The beginning of the novel is an old man receives a flower in a package marked from Stockholm. It is pressed and framed. He hangs the flower on the wall, next to 43 other flowers in order by year. It is his birthday, and after he hangs the flower, he cries. You don’t know anything else about this little scene that starts the story until we get those 250 pages in. Fun, right?

As I have previously mentioned, Henrik Vanger hires Mikael to write his autobiography and solve a mystery. The mystery is the disappearance of his niece, Harriet Vanger. You are then introduced to a whole series of Vangers, who is, coincidentally, all called Vanger, which proves to be a slightly challenging task to decipher which Vanger is exactly being talked about at any given point. Cecelia, Anita, Harriet and Isabelle are the only ones who are referred to in their first name regularly, and I believe is is just because they are all women. Martin, Gottfried, Henrik and the others are consistently just referred to as Vanger. Yes, this is extremely annoying, especially when more than one are present in the scene. Anyway, Henrik is convinced that 44 years ago his niece, whom he was extremely close with, was murdered and the murderer was taunting him by sending him those pressed flowers every year for his birthday, which was something that Harriet did for him. The details surrounding Harriet’s murder is extensive, and I won’t list them all here, but thing is Harriet’s body is never found, there wasn’t even a trace of her left on the small private island that she disappears from. These facts is what has tormented Henrik for the past 44 years, and wants closure before he dies. He is of old age and has come to terms with the fact that he may die without knowing what happened, but hiring Mikael is his final hurrah into trying to figure out what happened to his beloved niece.

Mikael begins researching into the project, mainly focusing on Harriet because it is Henrik’s wishes. Neither party has any actual hope on uncovering more information, but as I’m sure you’ve figured out, Mikael does. He eventually has uncovered so much information that he needs help, in which Frode Dirche recommends the use of Lisabeth Salander. And we have come full circle.

During the period Mikael begins his journey into the world of the Vanger, Lisabeth has been raped by her guardian and seeks vengence. While her initial feeling is to kill her guardian, she settles on blackmailing him. Despite the rest of the story not being completely well written, Stieg did manage to give Salander quite the voice, even though she rarely speaks. As I have said previously, Salander is the best character in this novel, regardless of the fact she is (in my opinion) not used enough.

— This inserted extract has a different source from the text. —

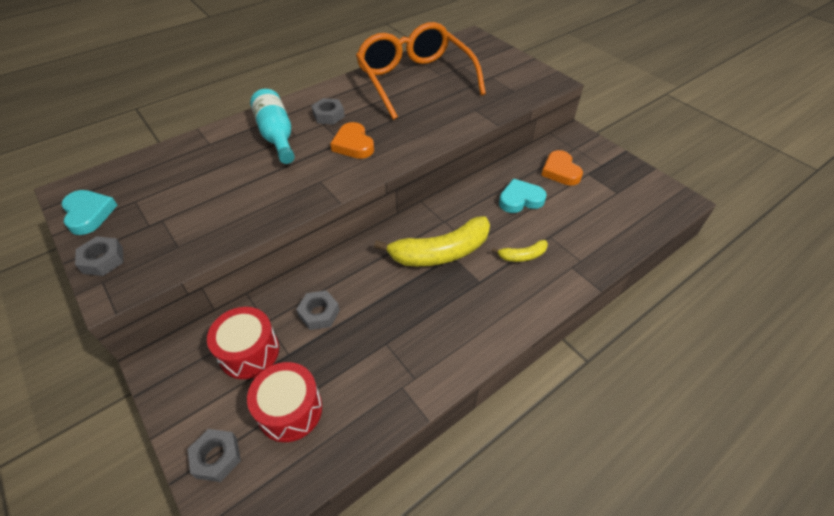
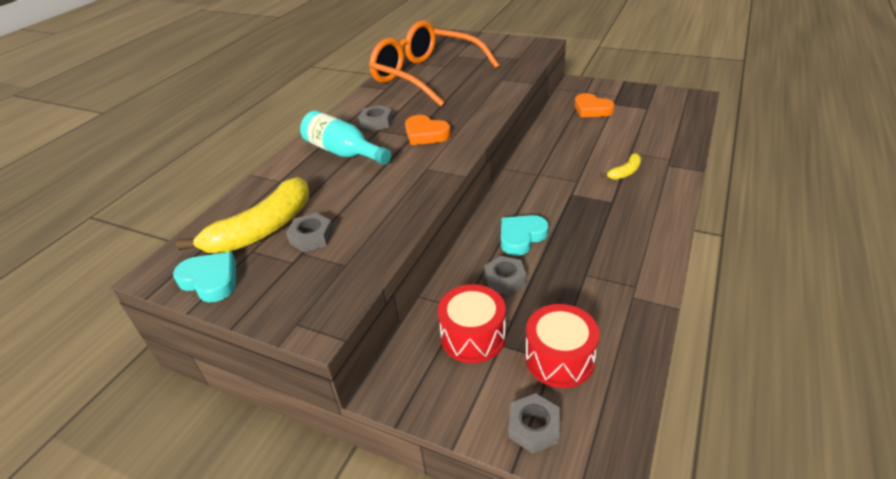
camera: 25 degrees left, 10 degrees down
(103, 260) = (275, 307): grey nut -> grey nut (312, 237)
(440, 252) = (559, 195): yellow banana -> yellow banana (262, 229)
(520, 199) = (582, 138): turquoise heart -> turquoise heart (521, 237)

I don’t think the problem with this novel was my lack of understanding in the financial journalism world, or even my issues with how the Vangers were written. I think my problem was that it was too easy. Once you get past the very surface of the Vangers, you can see exactly where the story is headed.  I found the ending of the Harriet mystery predictable, and just an easy ending to a long story. You never really connect with the Blomkvist character, while you feel for him you don’t really care about him. Salander was the outstanding one in the novel, which the title is based off of, but she isn’t used enough to base the feeling of caring as well. In the end, the novel was a very long drawn out story that took me no less than 5 tries to read since I could not get past the first 250 pages. Will I read the next book in the series? Probably…I hate leaving series unfinished. Am I in a rush to get the next book? Not even a little. But who knows, maybe with the characters established now the next book will be more enjoyable.